## Job item
Below are some records. Say how many of their lines contain the string "Забайкалье", and give nothing but the number.

[Transcribed page contents]
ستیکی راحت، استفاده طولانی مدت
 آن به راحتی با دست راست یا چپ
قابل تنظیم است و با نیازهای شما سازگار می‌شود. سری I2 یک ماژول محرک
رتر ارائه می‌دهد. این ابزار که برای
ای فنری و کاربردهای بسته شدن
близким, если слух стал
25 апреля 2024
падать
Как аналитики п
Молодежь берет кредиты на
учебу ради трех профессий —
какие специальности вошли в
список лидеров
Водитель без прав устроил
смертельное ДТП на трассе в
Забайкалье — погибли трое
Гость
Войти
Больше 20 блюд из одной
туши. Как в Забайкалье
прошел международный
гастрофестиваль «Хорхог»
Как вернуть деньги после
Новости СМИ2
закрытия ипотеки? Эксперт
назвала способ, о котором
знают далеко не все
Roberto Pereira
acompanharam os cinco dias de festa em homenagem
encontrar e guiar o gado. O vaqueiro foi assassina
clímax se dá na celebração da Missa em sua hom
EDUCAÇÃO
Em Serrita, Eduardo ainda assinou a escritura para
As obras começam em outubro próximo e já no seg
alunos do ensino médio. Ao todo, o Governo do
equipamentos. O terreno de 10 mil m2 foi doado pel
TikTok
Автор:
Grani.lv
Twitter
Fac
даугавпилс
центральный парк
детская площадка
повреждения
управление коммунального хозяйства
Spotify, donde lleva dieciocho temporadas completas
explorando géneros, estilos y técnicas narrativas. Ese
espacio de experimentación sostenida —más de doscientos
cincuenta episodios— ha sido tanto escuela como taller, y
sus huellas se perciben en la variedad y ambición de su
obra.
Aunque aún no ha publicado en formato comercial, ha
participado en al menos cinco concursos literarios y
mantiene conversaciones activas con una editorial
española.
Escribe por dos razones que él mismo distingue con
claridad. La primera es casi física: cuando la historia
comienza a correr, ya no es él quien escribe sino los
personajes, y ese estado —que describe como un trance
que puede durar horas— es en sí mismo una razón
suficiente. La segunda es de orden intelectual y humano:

## Solution to the exercise
2